Black Hills Gold jewelry will always contain a leaf, or more popularly, a tri-color design with leaves and grapes in the colors of pink, green and gold. This tradition stems from the work of a French jewelry designer, Henri LeBeau, who came to the Black Hills during the 1870s gold rush, and got lost in the wilderness. He was facing starvation until he found a mass of wild grapes that saved his life. In gratitude, he began creating what he called “good luck” jewelry featuring this grape design.
Visit the Mount Rushmore Black Hills Gold Jewelry Factory at 2707 Mt Rushmore Rd, to take a free tour.
- There’s something big buried near Rapid City
And it isn’t the bones of a gigantic dinosaur.
The first, and so far only National Park devoted to illustrating the history of the Cold War is the Minuteman Missile National Historic Site, located at 24545 Cottonwood Rd in Philip.
During summer, eager tourists start lining up at 7:30 am for spots on the tour, which consists of only 6 people at a time. After strolling through the visitor’s center and purchasing a few Atomic Fireball cinnamon candies, the small group is taken several miles into the prairie to the remote launch control building Delta 1. Here they will descend thirty feet below the surface to a capsule guarded by a huge blast door. Within is a 1960s-state-of-the-art missile launch control center which was manned in 24-hour shifts by two missileers.

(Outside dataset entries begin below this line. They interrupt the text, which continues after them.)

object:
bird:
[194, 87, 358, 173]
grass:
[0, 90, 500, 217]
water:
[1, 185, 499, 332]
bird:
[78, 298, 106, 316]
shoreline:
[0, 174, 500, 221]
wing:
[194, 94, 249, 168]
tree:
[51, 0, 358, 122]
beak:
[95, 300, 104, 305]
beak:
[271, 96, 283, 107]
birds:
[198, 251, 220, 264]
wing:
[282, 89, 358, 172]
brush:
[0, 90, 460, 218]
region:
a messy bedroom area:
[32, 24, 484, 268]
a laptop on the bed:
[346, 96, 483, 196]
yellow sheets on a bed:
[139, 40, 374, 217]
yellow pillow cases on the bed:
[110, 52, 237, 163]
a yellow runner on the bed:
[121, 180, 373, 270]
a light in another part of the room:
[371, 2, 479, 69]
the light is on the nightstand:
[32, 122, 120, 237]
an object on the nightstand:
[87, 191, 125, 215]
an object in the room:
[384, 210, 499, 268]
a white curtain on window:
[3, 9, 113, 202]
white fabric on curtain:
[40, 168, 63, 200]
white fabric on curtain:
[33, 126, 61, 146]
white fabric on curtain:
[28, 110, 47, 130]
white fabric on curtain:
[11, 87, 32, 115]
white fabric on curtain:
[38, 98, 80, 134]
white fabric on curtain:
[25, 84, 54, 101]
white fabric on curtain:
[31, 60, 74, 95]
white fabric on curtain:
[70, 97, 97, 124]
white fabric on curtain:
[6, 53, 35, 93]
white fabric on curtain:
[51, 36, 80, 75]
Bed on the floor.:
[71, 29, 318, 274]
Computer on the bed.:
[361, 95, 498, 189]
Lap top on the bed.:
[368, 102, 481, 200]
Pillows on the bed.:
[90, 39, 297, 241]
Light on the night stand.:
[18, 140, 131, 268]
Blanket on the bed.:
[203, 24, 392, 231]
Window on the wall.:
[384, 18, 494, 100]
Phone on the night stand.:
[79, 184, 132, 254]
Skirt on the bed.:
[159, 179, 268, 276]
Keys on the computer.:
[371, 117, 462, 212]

In addition to the equipment in the launch control room, the group can then self-drive a few miles away to get a look at the top of a glass-enclosed silo to view a Minuteman II missile (warhead removed, of course!).
Where to Stay
The Rushmore Hotel and Suites (formerly the Adoba Hotel) at 445 Mount Rushmore Road features LED lighting in every room, carbon-nano technology in the wall paint which pulls bacteria from the air and soft and comfortable bedding made from recycled plastic bottles and other natural materials – to list just a few of its eco-friendly features.
The Comfort Suites Hotel & Convention Center, at 1333 North Elk Vale Road, features luxurious all-suite accommodations, and offers guests a 24-hour fitness room, as well as access to a pool. There’s also a guest laundry. A deluxe hot breakfast is included!